In New Jersey, Newark saw seven more “disease danger days” in 2017 than in 1970, while Atlantic City saw an increase of 18 days, Climate Central said in a report last year.

The warming trend is likely to create the right conditions for Aedes aegypti to establish itself in New Jersey, argued Randy Gaugler, an entomologist at Rutgers University’s Center for Vector Biology. He said he hasn’t so far seen new evidence that the species is spreading in the state but thinks it will do so in response to climate change.

He cited CDC forecasts that the species is “likely” to establish itself in the southern two-thirds of New Jersey, and that the southwestern part of the state, as its warmest area, is “very likely” to be suitable for the species to survive and reproduce.

“Climate change will be a game changer — widely predicted to extend the geographical range of many mosquito species farther north,” Gaugler wrote in an email. “I find it hard to disagree with the CDC’s models.”

Asian tiger mosquito is already here

Even if Aedes aegypti doesn’t establish itself in New Jersey as soon as experts expect, Zika can also be spread by another mosquito, Aedes albopictus, also known as the Asian tiger mosquito, which is already well established in New Jersey, and thrives in the warm, wet conditions brought by climate change.

Like other species, Aedes albopictus is moving north as temperatures rise. The first sighting in New Jersey was in Monmouth County in 1995, and it has now spread to Sussex County and further north into New York and Connecticut, said Crans of the DEP.

As for Aedes aegypti, the last confirmed instance was in Union County in June 2016 when a single female was captured in a light trap, one of some 250 devices that officials use throughout the state to monitor and capture mosquitoes in places where they are expected to be most active.

“My first response was: ‘You’re making this up,’” Crans said when he heard from an entomologist on site that the mosquito had been identified as Aedes aegypti. “It shouldn’t be here.” It had not been seen in the state since 1991.

State and county officials looked but failed to find any others and then treated intensively for mosquitoes in the area, Crans said.

Mosquito ‘season’ starts earlier, ends later

That species has not been reported in New Jersey since the Union County case but Crans thinks it won’t be long before it appears again, especially now that the April to November mosquito “season” is starting about a week earlier and ending a week later than it used to.

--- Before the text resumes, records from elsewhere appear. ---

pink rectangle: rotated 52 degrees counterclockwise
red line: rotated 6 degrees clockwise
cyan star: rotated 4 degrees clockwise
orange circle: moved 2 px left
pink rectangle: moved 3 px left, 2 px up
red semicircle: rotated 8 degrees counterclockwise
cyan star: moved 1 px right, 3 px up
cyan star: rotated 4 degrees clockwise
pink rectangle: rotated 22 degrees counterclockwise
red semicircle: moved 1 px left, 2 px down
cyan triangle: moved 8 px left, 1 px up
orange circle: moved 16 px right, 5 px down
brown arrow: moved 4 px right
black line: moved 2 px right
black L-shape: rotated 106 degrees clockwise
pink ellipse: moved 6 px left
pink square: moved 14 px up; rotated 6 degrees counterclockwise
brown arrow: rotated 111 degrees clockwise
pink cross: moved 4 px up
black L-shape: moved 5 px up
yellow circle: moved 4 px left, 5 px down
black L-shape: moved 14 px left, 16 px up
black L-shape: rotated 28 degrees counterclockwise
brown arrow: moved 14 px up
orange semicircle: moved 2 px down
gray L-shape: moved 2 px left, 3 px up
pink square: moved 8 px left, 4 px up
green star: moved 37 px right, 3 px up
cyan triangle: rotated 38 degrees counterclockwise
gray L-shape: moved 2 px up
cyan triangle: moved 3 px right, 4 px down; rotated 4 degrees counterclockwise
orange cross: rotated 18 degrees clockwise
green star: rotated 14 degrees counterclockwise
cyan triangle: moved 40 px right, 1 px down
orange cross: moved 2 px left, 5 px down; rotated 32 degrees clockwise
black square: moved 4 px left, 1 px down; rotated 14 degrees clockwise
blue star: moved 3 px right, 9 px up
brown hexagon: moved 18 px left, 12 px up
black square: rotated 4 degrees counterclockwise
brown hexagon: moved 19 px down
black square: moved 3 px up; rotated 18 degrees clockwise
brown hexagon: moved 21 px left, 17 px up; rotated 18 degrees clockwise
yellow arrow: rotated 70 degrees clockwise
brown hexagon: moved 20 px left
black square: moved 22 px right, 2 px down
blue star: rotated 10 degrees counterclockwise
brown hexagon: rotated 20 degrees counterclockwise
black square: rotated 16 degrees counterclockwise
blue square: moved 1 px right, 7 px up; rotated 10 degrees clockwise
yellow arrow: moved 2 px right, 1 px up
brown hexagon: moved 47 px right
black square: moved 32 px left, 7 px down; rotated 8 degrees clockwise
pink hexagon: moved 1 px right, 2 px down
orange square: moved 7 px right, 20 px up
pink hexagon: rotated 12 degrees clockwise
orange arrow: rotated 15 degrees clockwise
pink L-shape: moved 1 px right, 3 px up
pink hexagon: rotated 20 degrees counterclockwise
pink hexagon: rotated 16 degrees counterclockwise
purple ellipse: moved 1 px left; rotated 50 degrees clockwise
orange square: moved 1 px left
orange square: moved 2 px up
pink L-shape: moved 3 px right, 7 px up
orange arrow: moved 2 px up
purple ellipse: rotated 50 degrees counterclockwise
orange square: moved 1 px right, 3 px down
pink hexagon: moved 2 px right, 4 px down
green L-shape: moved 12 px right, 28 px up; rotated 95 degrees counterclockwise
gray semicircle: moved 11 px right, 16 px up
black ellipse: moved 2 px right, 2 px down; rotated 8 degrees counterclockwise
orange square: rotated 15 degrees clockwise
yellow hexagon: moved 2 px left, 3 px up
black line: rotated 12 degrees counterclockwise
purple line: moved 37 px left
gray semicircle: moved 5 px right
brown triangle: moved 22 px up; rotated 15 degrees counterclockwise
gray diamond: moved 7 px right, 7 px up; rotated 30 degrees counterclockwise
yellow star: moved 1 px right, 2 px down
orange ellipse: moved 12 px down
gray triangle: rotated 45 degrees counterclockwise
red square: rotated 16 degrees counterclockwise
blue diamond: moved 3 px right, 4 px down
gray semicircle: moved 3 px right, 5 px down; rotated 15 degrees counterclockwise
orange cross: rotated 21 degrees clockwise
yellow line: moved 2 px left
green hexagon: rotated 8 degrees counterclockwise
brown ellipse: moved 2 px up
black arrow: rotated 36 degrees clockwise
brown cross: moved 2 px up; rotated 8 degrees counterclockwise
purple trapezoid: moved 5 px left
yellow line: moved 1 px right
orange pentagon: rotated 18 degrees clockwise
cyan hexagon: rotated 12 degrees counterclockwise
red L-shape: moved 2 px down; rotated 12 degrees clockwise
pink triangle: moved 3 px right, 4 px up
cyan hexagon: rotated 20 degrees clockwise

“This, coupled with the warmest seasons on record over the past decade or so, is a perfect storm, so to speak, with respect to increased arbovirus transmission,” he said. This year, Crans’s team will begin its mosquito-control work in April.

Whether any Aedes aegypti eggs survive the winter of 2018-2019 may depend on whether they were laid in sheltered places like sheds, garages or tunnels where it doesn’t get cold enough to kill them. “It is in the micro habitat climates where the eggs are deposited that matters,” Crans said.

He urged homeowners to make sure that outside vessels like bird baths or pet bowls don’t contain standing water where mosquitoes can breed, to use repellent on their skin, and to wear long sleeves and pants outside.

Luckily, the two species are fairly easy to identify, both with white stripes on the legs and thorax, Crans said. He urged anyone who identifies either species to kill it as they would any other mosquito. “Just slap it,” he said.